### Requirement
Find the lines in the listing below that have the word "محصول" and give their count, nothing else.

### Records provided
══════════
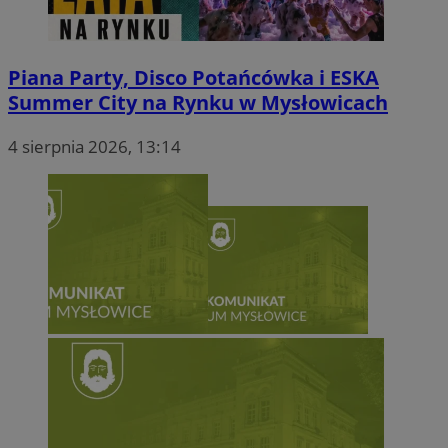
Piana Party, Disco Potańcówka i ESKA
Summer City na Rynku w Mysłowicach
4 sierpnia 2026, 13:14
══════════
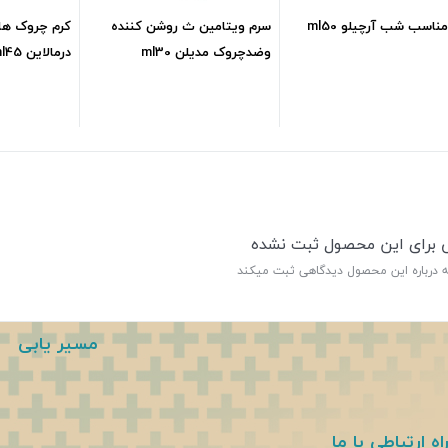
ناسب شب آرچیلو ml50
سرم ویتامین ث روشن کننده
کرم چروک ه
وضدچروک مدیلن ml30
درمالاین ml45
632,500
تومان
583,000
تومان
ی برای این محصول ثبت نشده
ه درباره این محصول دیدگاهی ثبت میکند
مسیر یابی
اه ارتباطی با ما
══════════
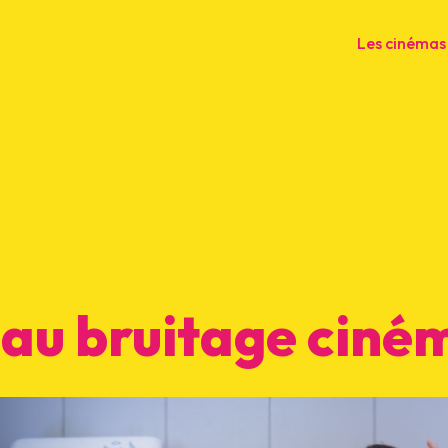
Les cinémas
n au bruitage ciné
══════════
### Response
2